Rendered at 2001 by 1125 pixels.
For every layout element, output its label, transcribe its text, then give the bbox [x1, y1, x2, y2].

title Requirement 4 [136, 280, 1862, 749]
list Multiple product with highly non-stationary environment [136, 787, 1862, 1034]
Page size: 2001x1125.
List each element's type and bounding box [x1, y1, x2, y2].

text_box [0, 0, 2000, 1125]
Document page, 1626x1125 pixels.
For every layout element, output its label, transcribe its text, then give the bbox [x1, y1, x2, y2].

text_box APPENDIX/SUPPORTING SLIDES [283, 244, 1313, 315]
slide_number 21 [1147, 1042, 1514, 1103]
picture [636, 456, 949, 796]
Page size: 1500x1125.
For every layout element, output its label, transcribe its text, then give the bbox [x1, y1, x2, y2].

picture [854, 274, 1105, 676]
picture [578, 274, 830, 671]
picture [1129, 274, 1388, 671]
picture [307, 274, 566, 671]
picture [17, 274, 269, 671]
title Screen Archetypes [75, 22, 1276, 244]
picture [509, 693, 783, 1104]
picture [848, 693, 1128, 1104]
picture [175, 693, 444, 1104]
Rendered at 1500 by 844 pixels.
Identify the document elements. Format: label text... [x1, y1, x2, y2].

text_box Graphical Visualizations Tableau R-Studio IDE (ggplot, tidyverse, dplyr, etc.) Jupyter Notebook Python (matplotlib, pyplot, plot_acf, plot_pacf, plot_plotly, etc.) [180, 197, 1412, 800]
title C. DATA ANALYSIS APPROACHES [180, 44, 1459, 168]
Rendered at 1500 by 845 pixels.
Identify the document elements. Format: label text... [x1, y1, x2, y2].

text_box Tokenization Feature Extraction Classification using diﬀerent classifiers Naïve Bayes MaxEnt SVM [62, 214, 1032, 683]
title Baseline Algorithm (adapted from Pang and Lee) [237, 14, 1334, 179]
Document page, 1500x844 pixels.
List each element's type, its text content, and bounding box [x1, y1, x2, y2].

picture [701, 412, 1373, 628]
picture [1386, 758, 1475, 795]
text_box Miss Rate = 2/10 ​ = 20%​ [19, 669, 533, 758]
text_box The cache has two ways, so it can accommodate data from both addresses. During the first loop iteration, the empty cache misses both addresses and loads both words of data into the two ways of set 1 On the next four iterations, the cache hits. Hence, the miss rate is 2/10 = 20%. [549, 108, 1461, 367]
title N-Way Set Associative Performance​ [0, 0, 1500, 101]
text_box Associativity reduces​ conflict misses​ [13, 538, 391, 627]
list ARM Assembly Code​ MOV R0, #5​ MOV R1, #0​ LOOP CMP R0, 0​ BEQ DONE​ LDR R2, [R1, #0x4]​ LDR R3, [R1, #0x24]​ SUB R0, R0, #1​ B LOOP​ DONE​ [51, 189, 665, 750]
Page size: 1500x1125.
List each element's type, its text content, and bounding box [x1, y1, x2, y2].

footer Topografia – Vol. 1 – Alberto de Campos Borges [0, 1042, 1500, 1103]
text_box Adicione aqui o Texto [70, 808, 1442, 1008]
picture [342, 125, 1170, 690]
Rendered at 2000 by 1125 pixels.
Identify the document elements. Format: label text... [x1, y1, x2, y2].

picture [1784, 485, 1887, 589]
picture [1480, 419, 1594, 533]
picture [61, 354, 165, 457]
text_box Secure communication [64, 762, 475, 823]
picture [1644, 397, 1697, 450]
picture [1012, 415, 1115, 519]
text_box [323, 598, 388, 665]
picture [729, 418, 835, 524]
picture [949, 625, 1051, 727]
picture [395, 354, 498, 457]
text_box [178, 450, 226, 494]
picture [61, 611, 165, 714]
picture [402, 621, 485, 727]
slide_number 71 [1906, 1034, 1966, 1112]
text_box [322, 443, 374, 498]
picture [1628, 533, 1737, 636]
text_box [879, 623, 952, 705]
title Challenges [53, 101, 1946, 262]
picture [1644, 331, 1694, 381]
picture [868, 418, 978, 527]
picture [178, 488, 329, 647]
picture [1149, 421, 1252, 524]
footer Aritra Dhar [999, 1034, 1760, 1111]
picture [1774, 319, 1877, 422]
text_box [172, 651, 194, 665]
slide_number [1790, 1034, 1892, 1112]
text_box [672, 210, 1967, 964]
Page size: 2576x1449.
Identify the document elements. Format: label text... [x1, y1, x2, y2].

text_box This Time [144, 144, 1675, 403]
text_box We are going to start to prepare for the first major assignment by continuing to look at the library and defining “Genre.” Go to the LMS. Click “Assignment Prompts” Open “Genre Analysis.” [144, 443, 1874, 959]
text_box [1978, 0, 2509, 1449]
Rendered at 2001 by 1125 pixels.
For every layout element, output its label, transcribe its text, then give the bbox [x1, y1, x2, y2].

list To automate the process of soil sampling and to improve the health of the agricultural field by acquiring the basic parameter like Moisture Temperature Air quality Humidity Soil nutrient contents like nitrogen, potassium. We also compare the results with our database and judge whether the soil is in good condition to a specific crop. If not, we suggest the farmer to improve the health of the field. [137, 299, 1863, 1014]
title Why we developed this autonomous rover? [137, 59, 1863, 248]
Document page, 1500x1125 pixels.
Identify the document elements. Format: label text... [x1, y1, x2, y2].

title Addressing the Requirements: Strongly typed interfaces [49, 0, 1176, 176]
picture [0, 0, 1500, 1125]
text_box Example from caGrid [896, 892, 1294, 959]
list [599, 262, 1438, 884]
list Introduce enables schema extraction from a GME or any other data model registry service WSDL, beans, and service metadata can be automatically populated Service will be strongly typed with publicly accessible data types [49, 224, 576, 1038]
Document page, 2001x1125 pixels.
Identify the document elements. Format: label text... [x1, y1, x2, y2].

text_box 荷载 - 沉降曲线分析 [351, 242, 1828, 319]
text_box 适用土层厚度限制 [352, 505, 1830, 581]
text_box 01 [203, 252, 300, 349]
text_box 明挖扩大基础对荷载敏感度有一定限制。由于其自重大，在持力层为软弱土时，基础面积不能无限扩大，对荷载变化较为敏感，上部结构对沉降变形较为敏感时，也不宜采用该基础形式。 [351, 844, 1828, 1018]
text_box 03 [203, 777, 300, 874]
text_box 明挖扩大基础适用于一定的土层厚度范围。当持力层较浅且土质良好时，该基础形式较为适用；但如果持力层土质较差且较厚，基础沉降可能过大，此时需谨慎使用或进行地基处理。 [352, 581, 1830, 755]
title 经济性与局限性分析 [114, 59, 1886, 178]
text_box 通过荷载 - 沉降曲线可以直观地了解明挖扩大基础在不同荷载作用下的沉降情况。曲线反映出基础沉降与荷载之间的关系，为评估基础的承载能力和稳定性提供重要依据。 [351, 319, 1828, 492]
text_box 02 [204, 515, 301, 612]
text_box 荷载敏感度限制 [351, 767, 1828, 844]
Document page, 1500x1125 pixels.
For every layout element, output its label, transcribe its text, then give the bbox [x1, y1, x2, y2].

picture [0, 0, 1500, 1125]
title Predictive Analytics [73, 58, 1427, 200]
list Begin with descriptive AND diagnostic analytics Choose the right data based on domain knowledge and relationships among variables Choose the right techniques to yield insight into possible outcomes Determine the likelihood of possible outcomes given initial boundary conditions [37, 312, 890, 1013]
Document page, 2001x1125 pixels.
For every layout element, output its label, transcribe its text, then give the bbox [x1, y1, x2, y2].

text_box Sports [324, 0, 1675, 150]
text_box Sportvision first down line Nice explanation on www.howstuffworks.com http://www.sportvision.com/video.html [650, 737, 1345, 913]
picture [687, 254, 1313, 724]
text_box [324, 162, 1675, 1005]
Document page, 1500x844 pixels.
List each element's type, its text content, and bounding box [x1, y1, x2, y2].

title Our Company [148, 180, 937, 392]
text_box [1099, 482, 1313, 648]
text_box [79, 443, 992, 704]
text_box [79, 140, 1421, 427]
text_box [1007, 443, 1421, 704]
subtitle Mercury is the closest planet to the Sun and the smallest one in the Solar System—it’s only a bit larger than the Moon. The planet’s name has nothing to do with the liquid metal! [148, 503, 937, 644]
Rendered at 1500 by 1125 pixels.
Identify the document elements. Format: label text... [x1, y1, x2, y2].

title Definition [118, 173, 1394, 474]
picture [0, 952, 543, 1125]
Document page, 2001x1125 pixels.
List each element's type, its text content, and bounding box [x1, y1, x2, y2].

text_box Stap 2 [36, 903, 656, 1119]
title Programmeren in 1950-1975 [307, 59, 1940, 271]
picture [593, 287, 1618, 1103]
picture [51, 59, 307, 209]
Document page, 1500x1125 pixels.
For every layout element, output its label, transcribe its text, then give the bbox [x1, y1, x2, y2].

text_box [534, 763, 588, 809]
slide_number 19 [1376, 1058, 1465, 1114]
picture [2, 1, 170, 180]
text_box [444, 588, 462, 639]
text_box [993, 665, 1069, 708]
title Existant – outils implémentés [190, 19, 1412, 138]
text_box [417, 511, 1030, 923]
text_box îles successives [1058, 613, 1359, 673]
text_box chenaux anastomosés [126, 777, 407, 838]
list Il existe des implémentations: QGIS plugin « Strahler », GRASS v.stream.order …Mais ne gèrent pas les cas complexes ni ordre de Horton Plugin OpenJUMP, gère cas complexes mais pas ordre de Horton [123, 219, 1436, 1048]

- The problem -
Which of the lines above hold the word "Rendered"? Copy each one.

- Answer box -
Rendered at 2001 by 1125 pixels.
Rendered at 1500 by 844 pixels.
Rendered at 1500 by 845 pixels.
Rendered at 2000 by 1125 pixels.
Rendered at 2001 by 1125 pixels.
Rendered at 1500 by 1125 pixels.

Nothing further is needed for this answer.